**Text under study:**
━━━━━━━━━━

Winter can be a magical time for the environment! But let’s be real, it can be downright horrible for certain skin types. With the drier air and temperature drops, winter can herald the dreaded dry skin! But it isn’t only the changing of season that causes flakiness. Long baths/hot showers, harsh soaps/detergents, genetics and predisposed skin conditions like eczema and psoriasis can also be a culprit. Whatever the causes may be, dry skin is not a welcome guest in your life. So, we have compiled a list of terms and their ingredients to get you back on track to hydrated and healthy skin!
Emollients provide hydration and softening, as well as help repair cracks in the skin barrier preventing water loss. If you think of the lipids in your skin as tiles, the emollient is the grout that fills in the cracks and smooths everything over. Because of this, emollients are also great for their anti-aging qualities and skin repairing ability. So if you struggle with age/sun spots, acne scars, or just want to keep your skin looking youthful and vibrant, add some emollients into your skin care routine. So how can you recognize emollients at the store? Common ones are cocoa/shea/jojoba butter, aloe vera, squalene, colloidal oatmeal, beeswax, and non-fragrant plant oils, such as coconut, jojoba, borage, argan and even primrose oil.
Humectants are fantastic since they are moisturizing agents that draw moisture into your skin from the surrounding environment and your deepest skin layers. That’s right, it’s a moisturizer that attracts moisture. Talk about like attracting like! You won’t find humectant on a product label, so what types of humectants should you look for when purchasing products? Look out for hyaluronic acid which is an ingredient celebrated for its ability to retain 1,000 times its weight in water and considered one of the most hydrating ingredients to put on your skin. Another humectant to look out for is glycerin, which is a powerhouse moisturizer and works best when it is coupled with other emollient ingredients. Even though there are synthetic glycerin sources, many natural ones are available, such as vegetable glycerin.

━━━━━━━━━━

**Data extract:**

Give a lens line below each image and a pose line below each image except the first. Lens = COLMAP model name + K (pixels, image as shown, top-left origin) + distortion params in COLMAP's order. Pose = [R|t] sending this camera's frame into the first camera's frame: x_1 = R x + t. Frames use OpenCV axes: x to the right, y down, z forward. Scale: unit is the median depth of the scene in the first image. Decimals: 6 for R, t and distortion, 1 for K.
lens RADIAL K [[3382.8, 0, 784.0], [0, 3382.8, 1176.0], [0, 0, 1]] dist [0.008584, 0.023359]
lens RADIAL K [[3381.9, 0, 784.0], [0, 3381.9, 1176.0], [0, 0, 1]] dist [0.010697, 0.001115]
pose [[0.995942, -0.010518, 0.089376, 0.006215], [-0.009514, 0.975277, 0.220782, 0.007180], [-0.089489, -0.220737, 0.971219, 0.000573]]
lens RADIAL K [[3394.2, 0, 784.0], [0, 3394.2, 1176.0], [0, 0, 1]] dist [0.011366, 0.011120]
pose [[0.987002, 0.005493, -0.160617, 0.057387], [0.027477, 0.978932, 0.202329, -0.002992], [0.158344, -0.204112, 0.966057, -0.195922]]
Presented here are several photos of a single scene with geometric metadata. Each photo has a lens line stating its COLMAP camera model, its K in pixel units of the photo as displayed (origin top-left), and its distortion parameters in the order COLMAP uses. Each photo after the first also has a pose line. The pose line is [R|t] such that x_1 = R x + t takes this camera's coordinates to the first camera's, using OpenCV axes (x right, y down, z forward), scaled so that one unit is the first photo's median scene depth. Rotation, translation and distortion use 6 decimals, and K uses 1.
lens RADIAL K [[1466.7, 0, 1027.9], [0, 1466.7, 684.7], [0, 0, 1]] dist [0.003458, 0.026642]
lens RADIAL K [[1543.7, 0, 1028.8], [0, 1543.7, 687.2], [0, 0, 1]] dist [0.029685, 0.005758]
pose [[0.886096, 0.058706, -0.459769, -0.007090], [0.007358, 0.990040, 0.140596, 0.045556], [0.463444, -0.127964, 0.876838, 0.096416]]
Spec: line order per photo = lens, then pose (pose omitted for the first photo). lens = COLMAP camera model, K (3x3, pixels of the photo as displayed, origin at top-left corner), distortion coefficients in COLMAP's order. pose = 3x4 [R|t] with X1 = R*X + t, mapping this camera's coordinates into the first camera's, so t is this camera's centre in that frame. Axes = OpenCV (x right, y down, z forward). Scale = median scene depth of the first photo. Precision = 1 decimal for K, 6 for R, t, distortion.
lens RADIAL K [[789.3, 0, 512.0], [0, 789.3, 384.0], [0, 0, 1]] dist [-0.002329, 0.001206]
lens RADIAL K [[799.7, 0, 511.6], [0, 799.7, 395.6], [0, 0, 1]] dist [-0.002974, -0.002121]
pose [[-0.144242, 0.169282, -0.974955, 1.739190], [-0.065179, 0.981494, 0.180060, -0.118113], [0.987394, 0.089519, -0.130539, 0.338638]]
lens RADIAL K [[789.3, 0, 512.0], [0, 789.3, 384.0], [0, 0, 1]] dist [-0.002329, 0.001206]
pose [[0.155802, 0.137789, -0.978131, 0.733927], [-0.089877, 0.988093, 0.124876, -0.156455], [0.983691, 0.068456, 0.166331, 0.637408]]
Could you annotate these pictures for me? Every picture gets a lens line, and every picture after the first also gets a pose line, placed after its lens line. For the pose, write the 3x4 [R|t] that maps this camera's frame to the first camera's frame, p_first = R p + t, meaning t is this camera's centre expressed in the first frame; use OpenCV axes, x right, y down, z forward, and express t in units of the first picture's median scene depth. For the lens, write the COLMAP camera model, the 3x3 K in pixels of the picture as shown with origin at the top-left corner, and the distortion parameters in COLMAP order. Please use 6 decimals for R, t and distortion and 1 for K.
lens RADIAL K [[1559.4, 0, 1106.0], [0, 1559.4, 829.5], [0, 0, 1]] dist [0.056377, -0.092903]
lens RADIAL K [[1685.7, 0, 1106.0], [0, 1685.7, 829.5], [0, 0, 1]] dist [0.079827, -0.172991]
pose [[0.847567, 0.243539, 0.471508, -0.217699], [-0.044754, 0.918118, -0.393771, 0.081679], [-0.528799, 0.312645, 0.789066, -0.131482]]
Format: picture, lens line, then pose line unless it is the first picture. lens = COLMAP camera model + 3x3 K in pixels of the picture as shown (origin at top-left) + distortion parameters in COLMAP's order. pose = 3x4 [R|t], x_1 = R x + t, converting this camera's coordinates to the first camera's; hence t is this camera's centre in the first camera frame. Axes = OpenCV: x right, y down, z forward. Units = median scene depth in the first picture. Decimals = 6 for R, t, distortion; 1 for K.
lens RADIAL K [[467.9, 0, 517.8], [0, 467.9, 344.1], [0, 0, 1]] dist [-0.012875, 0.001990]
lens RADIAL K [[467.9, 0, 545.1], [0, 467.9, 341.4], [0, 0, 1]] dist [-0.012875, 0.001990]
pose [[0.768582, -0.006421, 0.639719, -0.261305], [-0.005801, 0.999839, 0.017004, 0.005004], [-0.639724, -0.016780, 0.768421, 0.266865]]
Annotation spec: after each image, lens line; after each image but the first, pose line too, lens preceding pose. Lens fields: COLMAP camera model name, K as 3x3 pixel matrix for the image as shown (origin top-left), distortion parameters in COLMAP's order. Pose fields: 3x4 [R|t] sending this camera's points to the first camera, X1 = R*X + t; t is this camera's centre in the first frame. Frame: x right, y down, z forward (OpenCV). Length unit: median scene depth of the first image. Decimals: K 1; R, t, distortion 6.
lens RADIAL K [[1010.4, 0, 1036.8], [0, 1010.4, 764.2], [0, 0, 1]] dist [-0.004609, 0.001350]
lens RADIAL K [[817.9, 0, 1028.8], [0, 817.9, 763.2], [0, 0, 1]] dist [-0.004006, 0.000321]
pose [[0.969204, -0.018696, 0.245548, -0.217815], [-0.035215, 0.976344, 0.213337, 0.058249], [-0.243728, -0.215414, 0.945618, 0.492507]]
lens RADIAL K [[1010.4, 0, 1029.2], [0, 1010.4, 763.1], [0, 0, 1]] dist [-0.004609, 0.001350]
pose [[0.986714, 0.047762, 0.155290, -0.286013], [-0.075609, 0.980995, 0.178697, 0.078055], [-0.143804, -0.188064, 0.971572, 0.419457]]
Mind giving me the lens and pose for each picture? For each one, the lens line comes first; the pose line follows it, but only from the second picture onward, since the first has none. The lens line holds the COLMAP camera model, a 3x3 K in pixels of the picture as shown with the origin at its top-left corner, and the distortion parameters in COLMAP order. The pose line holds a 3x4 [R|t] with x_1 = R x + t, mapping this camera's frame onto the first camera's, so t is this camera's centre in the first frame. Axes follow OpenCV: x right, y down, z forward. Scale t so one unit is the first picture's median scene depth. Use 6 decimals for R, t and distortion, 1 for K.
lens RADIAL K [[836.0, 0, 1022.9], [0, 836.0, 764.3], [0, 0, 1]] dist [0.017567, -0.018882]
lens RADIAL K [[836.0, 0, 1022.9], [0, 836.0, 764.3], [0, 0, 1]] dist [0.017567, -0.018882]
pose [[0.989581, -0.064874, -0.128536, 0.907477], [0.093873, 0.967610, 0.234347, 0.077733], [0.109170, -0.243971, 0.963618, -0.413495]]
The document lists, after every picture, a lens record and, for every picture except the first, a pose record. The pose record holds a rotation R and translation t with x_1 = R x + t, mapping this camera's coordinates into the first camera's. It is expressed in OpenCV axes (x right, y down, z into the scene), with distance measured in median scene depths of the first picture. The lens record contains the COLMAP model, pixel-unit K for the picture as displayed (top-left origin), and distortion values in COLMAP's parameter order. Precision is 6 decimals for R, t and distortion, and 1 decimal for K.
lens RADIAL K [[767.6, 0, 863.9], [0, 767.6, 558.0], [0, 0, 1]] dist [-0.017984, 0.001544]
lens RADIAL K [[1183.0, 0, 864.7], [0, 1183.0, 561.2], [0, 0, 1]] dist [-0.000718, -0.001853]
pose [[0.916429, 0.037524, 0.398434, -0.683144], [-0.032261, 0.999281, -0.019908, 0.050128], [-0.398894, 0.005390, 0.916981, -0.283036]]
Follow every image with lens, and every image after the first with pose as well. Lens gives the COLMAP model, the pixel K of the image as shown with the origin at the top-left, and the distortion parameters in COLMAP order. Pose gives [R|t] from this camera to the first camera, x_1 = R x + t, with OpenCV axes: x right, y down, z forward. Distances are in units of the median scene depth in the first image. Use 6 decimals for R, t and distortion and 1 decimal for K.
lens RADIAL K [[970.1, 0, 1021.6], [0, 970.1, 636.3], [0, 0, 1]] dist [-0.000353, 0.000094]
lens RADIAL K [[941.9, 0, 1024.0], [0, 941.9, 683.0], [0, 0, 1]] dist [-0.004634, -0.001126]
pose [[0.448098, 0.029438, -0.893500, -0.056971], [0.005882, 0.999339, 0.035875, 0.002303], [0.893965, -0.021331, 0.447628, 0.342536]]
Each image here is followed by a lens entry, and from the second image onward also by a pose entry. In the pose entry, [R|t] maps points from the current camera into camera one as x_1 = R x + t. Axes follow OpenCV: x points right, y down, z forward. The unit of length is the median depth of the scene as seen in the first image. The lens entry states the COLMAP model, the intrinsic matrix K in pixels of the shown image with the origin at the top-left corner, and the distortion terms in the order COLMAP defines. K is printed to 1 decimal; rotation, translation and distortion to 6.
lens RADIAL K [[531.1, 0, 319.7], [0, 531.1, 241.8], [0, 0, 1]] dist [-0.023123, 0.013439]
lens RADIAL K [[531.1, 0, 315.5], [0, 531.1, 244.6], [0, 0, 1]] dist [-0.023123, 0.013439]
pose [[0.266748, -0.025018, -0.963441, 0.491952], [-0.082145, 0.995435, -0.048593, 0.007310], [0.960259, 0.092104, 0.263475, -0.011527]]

━━━━━━━━━━

**Task goal:** Can you extract the whole text on dry winter skin word for word, with nothing left out or changed? The data has nothing to do with the text on dry winter skin.

**Exercise response:**
Winter can be a magical time for the environment! But let’s be real, it can be downright horrible for certain skin types. With the drier air and temperature drops, winter can herald the dreaded dry skin! But it isn’t only the changing of season that causes flakiness. Long baths/hot showers, harsh soaps/detergents, genetics and predisposed skin conditions like eczema and psoriasis can also be a culprit. Whatever the causes may be, dry skin is not a welcome guest in your life. So, we have compiled a list of terms and their ingredients to get you back on track to hydrated and healthy skin!
Emollients provide hydration and softening, as well as help repair cracks in the skin barrier preventing water loss. If you think of the lipids in your skin as tiles, the emollient is the grout that fills in the cracks and smooths everything over. Because of this, emollients are also great for their anti-aging qualities and skin repairing ability. So if you struggle with age/sun spots, acne scars, or just want to keep your skin looking youthful and vibrant, add some emollients into your skin care routine. So how can you recognize emollients at the store? Common ones are cocoa/shea/jojoba butter, aloe vera, squalene, colloidal oatmeal, beeswax, and non-fragrant plant oils, such as coconut, jojoba, borage, argan and even primrose oil.
Humectants are fantastic since they are moisturizing agents that draw moisture into your skin from the surrounding environment and your deepest skin layers. That’s right, it’s a moisturizer that attracts moisture. Talk about like attracting like! You won’t find humectant on a product label, so what types of humectants should you look for when purchasing products? Look out for hyaluronic acid which is an ingredient celebrated for its ability to retain 1,000 times its weight in water and considered one of the most hydrating ingredients to put on your skin. Another humectant to look out for is glycerin, which is a powerhouse moisturizer and works best when it is coupled with other emollient ingredients. Even though there are synthetic glycerin sources, many natural ones are available, such as vegetable glycerin.